Work instructions ->
1) Please write out the passage from the MPLS fault management chapter starting with "Layer 2 VPN Faults—Describes" and going on through "alarm) for each.".
2) In the MPLS fault management chapter, which alarm does the BGP Related Faults section describe?

::: Extract provided

Cisco Active Network Abstraction Managing MPLS User Guide Version 3.5.2
Fault Management in MPLS Networks

Table Of Contents

Fault Management In MPLS Networks

MPLS Related Faults

MPLS Black Hole Found Alarm

Broken LSP Discovered Alarm

Black Hole To Link Down

BGP Related Faults

BGP Neighbor Loss

Traffic Engineering Faults

MPLS TE Tunnel Down and TE Tunnel Flapping

Tunnel Reoptimized

Layer 2 VPN Faults

Pseudo Wire (L2 VPN) MPLS Tunnel Down

Alarms Summary


Fault Management In MPLS Networks


This chapter describes the alarms that Cisco ANA detects and reports for BGP, MPLS TE (using RSVP TE), MPLS Black Holes, as well as alarm reports for Layer 2 and Layer 3 VPNs:

MPLS Related Faults—Describes the "MPLS black hole found" and "Broken LSP discovered" alarms.

BGP Related Faults—Describes the "BGP neighbor loss" alarm.

Traffic Engineering Faults—Describes the "MPLS TE tunnel down", "MPLS TE tunnel flapping" and "Tunnel reoptimized" alarms.

Layer 2 VPN Faults—Describes the "Pseudo Wire (L2 VPN) MPLS tunnel down" alarm.

Alarms Summary—Provides a brief description of the alarms for VPNs, including their severity and the up alarm (clearing alarm) for each.

::::::
::: Provided data

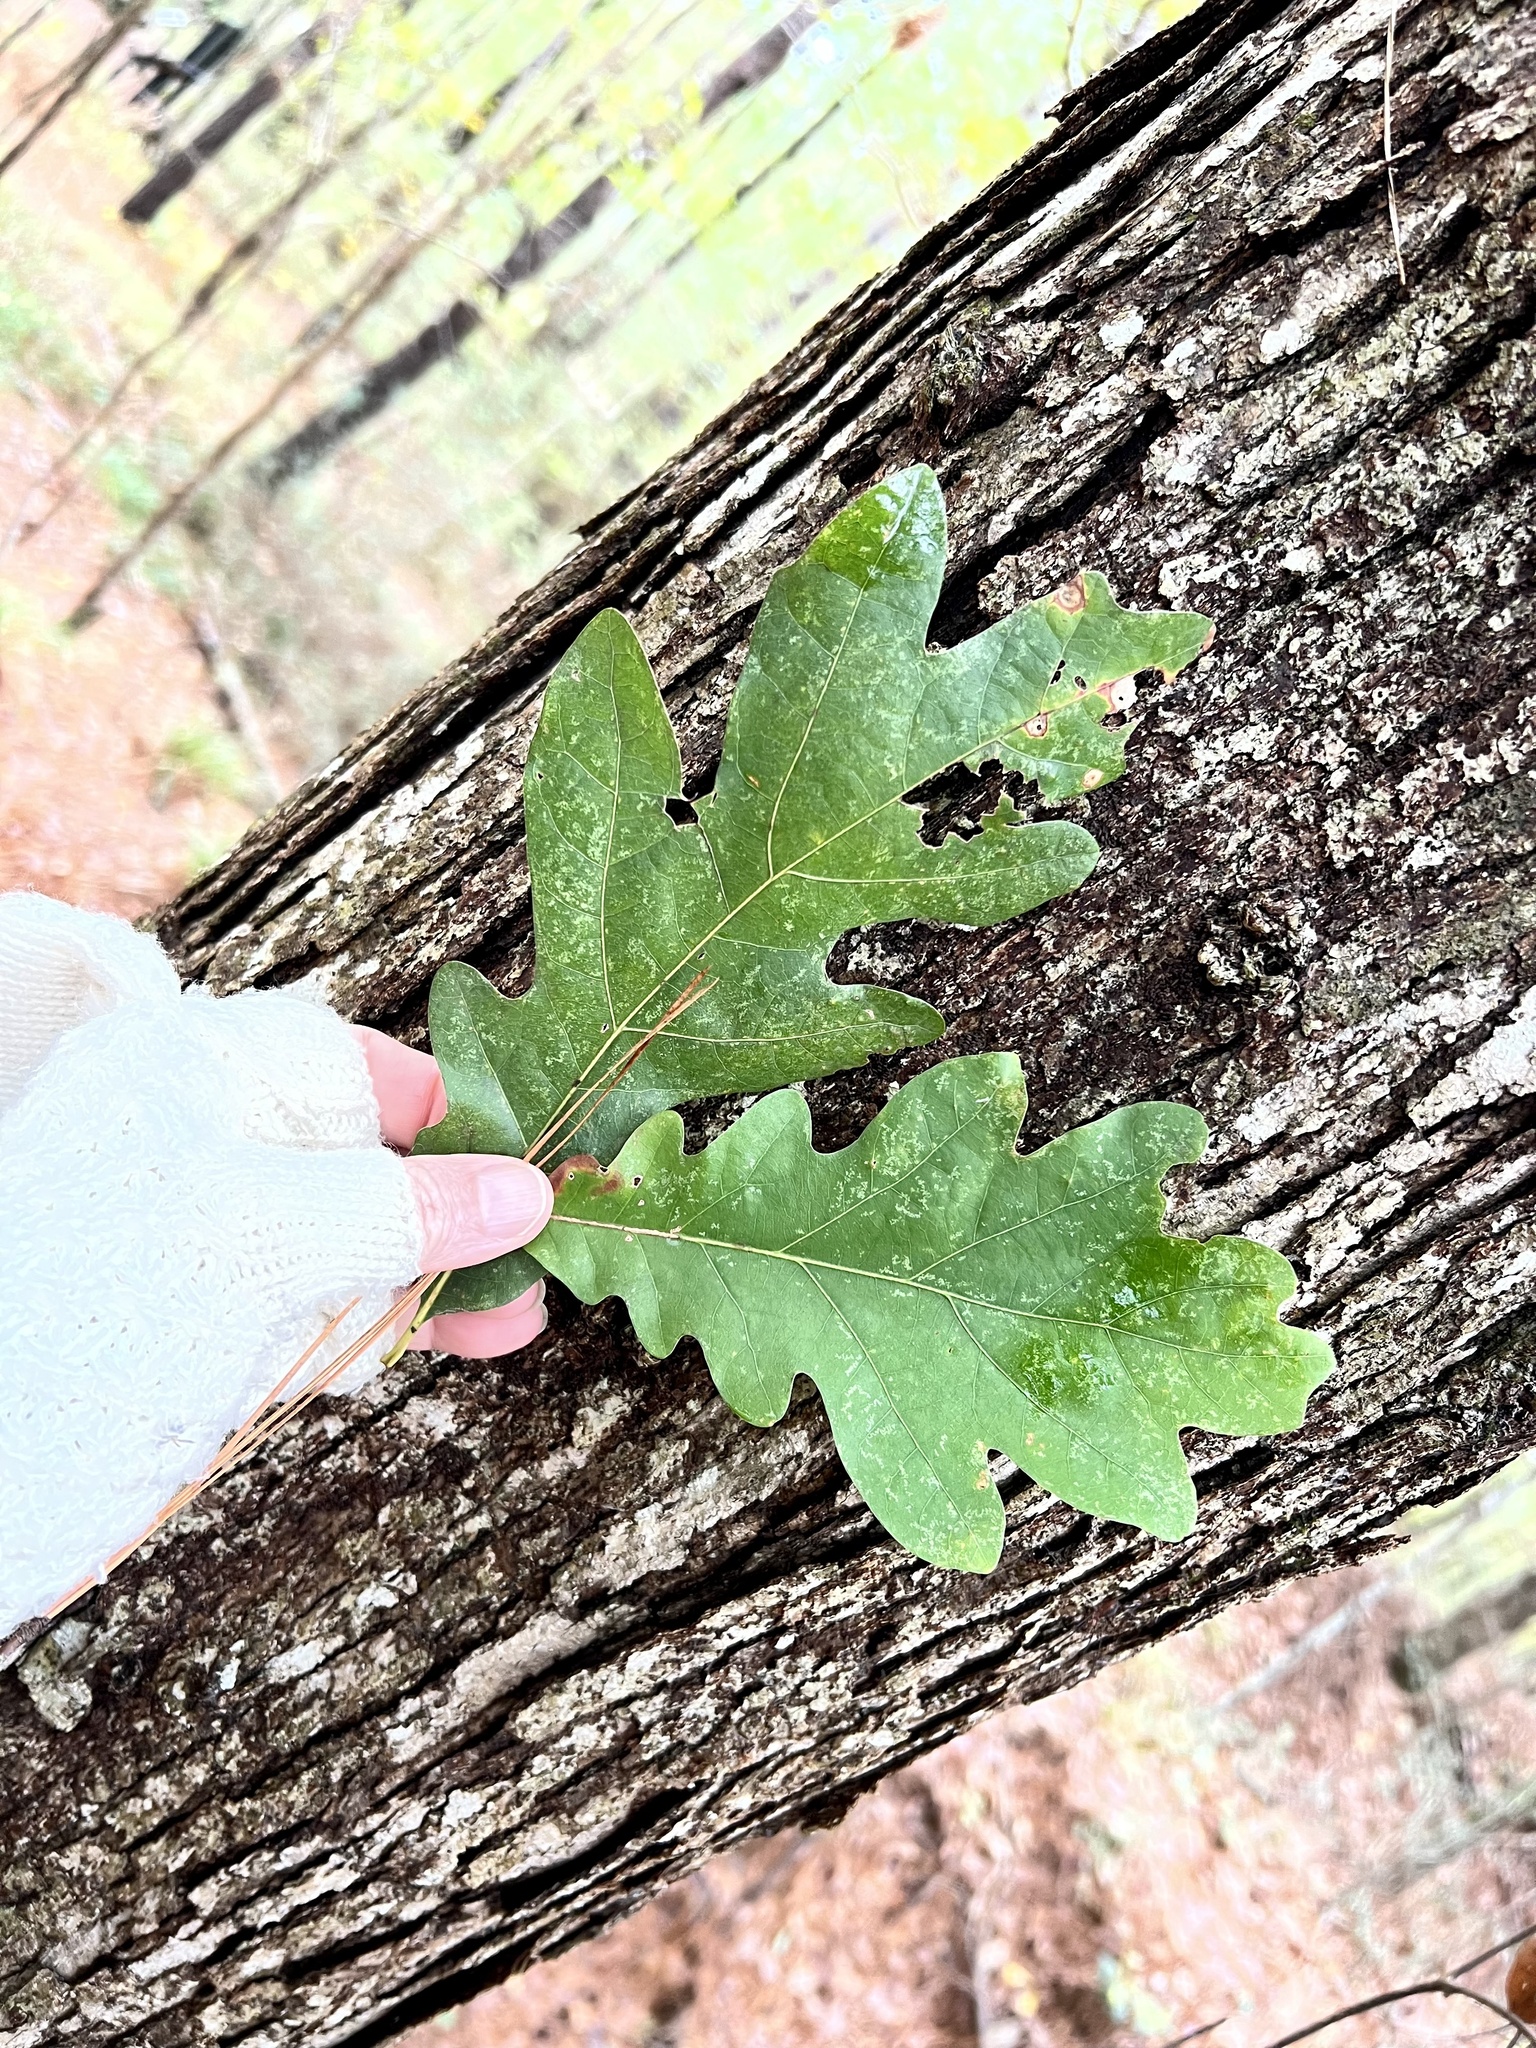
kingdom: Plantae
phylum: Tracheophyta
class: Magnoliopsida
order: Fagales
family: Fagaceae
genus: Quercus
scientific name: Quercus alba
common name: White oak
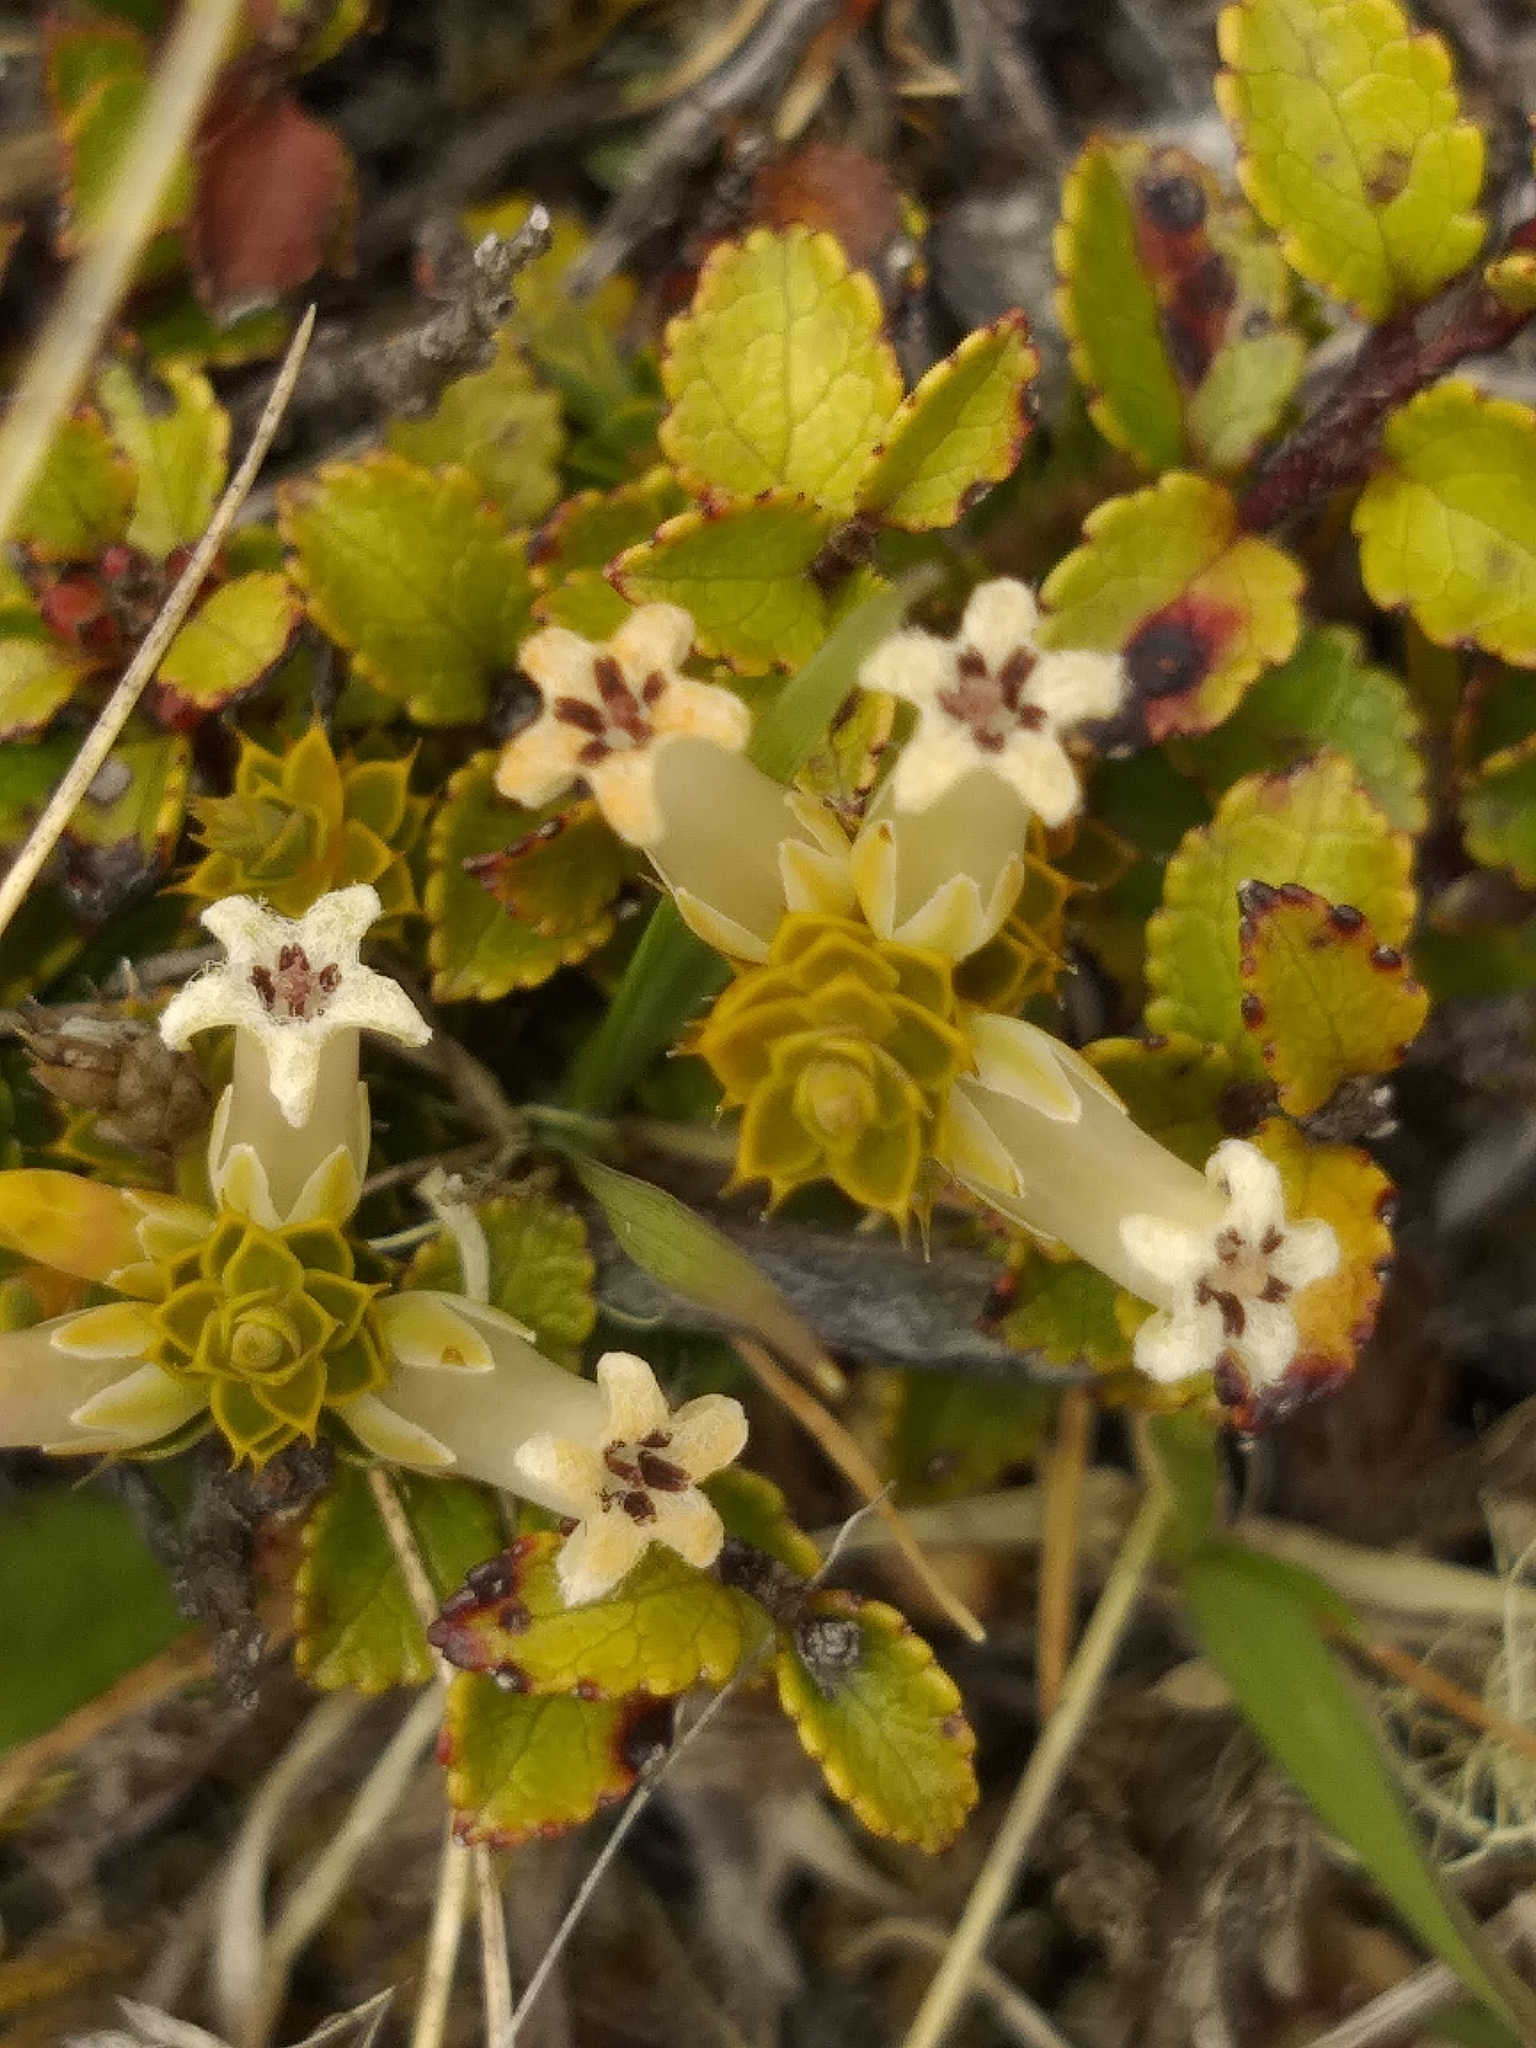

::::::

Solutions ->
1)
Layer 2 VPN Faults—Describes the "Pseudo Wire (L2 VPN) MPLS tunnel down" alarm.

Alarms Summary—Provides a brief description of the alarms for VPNs, including their severity and the up alarm (clearing alarm) for each.

2) The "BGP neighbor loss" alarm.